## Instructions for the task
Can you put the records below into a numbered list, everything from the line containing "Page size: 2001x1125." down to the line containing "text_box Основні конструкції", with blank lines left out?

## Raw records
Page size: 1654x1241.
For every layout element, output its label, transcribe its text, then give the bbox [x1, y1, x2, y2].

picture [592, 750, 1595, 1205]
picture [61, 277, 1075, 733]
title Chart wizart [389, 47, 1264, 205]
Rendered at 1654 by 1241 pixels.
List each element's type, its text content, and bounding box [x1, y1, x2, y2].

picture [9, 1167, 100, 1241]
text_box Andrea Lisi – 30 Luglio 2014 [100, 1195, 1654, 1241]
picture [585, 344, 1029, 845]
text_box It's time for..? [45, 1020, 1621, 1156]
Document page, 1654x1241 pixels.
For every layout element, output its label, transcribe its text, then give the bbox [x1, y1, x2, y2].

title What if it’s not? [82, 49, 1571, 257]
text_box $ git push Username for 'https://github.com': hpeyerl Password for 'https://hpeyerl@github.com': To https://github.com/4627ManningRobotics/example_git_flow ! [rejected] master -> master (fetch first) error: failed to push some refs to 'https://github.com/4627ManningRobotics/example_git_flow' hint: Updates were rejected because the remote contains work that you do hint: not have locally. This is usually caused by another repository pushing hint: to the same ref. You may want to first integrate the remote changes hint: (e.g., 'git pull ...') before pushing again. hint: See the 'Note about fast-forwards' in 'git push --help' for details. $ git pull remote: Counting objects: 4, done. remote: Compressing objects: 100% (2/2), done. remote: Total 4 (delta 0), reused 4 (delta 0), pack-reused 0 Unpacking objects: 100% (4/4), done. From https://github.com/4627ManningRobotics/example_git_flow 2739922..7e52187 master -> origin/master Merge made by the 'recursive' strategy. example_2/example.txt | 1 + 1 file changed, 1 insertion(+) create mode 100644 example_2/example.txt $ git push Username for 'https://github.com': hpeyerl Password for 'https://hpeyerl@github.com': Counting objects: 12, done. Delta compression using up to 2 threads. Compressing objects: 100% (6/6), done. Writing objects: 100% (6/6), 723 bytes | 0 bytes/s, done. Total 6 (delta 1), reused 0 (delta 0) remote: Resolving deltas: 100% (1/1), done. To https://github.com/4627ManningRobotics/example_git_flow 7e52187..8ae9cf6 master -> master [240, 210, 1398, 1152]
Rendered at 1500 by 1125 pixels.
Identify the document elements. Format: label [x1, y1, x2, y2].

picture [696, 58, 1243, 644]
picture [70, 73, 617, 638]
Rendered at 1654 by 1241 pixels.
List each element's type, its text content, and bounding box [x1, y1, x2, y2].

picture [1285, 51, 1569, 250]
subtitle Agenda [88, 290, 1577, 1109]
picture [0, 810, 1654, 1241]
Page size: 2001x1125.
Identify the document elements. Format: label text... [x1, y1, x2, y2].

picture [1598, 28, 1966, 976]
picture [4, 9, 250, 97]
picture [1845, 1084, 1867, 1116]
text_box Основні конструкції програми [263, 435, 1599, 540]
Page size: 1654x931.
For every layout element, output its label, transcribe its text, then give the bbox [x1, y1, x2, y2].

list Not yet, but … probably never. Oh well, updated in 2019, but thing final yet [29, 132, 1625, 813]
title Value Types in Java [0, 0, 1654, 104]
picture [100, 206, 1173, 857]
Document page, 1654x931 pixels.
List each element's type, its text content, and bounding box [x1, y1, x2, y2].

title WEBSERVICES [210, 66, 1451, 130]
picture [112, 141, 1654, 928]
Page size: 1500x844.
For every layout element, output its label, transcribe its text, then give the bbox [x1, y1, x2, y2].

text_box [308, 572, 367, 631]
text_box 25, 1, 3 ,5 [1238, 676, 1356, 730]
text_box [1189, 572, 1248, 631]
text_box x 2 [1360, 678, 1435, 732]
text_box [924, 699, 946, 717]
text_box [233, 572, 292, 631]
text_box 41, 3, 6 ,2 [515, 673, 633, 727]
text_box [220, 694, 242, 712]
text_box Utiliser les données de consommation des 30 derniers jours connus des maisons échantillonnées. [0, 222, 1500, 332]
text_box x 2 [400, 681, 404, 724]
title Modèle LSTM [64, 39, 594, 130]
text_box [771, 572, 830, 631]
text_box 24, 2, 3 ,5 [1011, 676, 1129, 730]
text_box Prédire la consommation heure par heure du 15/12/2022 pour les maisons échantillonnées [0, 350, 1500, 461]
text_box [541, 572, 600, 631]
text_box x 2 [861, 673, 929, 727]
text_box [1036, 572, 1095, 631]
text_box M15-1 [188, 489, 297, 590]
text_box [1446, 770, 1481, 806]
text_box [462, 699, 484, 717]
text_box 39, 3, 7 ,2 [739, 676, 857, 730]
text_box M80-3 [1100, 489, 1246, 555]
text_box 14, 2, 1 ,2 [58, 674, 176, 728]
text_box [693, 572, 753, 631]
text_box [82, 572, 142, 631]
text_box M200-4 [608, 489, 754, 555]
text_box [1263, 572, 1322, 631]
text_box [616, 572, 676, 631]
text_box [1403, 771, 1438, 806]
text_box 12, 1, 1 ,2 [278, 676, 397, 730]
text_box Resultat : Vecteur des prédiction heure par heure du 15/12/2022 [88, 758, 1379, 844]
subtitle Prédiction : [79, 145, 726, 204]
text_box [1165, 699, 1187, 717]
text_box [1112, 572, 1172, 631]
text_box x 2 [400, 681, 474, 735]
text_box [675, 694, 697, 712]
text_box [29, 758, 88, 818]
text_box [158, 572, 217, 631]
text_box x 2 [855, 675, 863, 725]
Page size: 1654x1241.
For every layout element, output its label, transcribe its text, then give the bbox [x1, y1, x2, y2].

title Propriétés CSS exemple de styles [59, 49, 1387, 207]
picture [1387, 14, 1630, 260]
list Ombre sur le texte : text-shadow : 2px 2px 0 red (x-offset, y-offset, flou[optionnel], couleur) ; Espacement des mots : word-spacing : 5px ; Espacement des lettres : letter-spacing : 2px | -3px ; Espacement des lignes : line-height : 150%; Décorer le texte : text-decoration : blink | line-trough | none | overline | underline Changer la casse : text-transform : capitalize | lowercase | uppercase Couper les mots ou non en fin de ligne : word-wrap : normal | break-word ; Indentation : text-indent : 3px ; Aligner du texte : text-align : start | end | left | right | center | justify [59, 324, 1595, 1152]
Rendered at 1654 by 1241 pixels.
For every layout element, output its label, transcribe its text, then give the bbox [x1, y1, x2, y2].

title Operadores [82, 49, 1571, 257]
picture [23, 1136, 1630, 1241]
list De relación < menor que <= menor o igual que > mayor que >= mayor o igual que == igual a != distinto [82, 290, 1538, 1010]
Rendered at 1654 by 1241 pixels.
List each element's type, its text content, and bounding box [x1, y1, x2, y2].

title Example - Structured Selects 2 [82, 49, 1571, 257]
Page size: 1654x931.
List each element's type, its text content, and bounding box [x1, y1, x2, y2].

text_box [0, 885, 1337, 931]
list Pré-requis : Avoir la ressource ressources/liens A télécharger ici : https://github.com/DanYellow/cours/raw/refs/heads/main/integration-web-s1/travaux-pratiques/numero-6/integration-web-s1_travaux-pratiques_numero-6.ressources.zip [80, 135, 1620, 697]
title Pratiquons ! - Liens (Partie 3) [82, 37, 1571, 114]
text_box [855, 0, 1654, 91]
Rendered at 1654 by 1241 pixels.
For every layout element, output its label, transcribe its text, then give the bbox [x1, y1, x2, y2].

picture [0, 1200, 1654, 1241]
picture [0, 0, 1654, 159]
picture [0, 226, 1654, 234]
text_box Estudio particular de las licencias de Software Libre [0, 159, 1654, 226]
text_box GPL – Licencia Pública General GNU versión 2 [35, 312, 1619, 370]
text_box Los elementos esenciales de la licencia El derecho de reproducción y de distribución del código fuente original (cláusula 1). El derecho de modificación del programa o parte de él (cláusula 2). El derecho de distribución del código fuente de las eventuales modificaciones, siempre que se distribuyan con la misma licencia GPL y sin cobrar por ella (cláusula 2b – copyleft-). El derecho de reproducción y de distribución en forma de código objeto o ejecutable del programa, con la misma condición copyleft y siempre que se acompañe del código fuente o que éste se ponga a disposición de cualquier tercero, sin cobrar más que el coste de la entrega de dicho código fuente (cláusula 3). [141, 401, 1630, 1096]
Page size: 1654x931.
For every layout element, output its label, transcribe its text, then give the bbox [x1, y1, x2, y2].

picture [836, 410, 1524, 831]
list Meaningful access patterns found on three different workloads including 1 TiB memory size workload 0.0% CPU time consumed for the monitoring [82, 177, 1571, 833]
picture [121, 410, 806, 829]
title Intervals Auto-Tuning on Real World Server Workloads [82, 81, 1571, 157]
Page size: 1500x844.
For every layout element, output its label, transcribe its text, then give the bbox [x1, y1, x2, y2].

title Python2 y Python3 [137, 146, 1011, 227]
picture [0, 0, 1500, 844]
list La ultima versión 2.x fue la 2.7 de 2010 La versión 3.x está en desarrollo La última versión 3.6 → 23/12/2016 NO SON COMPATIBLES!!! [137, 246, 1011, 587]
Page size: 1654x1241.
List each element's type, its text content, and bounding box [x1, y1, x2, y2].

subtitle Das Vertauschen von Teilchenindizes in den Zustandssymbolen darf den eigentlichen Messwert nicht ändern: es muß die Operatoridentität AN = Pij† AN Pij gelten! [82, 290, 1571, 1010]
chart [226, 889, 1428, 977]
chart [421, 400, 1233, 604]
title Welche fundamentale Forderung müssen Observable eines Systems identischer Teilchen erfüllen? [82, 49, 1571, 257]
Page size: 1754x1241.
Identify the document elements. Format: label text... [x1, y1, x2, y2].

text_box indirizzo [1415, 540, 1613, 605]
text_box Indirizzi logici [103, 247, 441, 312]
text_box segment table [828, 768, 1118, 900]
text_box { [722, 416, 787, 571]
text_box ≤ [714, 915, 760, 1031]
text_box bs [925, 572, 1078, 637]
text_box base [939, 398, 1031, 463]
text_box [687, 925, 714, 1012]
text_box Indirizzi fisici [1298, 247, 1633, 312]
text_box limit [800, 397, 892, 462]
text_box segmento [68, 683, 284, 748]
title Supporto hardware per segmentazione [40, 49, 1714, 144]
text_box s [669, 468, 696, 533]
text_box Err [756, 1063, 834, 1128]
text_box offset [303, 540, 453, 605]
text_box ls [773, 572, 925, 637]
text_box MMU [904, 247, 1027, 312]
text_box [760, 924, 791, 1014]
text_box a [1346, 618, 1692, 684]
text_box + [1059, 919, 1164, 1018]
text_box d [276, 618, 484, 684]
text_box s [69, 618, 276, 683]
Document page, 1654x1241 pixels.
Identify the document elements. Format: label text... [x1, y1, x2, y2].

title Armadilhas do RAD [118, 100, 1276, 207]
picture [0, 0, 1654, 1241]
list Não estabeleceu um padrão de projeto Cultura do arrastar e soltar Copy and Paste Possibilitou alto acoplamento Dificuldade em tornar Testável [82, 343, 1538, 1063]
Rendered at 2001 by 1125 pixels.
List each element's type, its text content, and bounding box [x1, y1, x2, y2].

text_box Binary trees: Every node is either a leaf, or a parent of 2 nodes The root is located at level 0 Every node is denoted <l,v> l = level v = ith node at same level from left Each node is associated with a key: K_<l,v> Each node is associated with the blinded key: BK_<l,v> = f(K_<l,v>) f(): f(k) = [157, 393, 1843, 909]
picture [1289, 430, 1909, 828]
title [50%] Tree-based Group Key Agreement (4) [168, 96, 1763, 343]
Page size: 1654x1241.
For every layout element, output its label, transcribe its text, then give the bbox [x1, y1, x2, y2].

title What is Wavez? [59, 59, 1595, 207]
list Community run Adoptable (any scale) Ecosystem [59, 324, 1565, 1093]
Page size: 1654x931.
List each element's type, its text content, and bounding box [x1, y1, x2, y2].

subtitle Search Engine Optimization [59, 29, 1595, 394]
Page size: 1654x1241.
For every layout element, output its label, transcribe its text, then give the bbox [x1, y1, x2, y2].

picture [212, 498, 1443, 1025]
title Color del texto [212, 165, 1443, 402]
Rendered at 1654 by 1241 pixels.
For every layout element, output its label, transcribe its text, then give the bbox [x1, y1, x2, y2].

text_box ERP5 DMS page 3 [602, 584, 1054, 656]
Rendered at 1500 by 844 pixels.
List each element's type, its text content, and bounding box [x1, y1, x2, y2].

## Response to the exercise
1. Page size: 2001x1125.
2. Identify the document elements. Format: label text... [x1, y1, x2, y2].
3. picture [1598, 28, 1966, 976]
4. picture [4, 9, 250, 97]
5. picture [1845, 1084, 1867, 1116]
6. text_box Основні конструкції програми [263, 435, 1599, 540]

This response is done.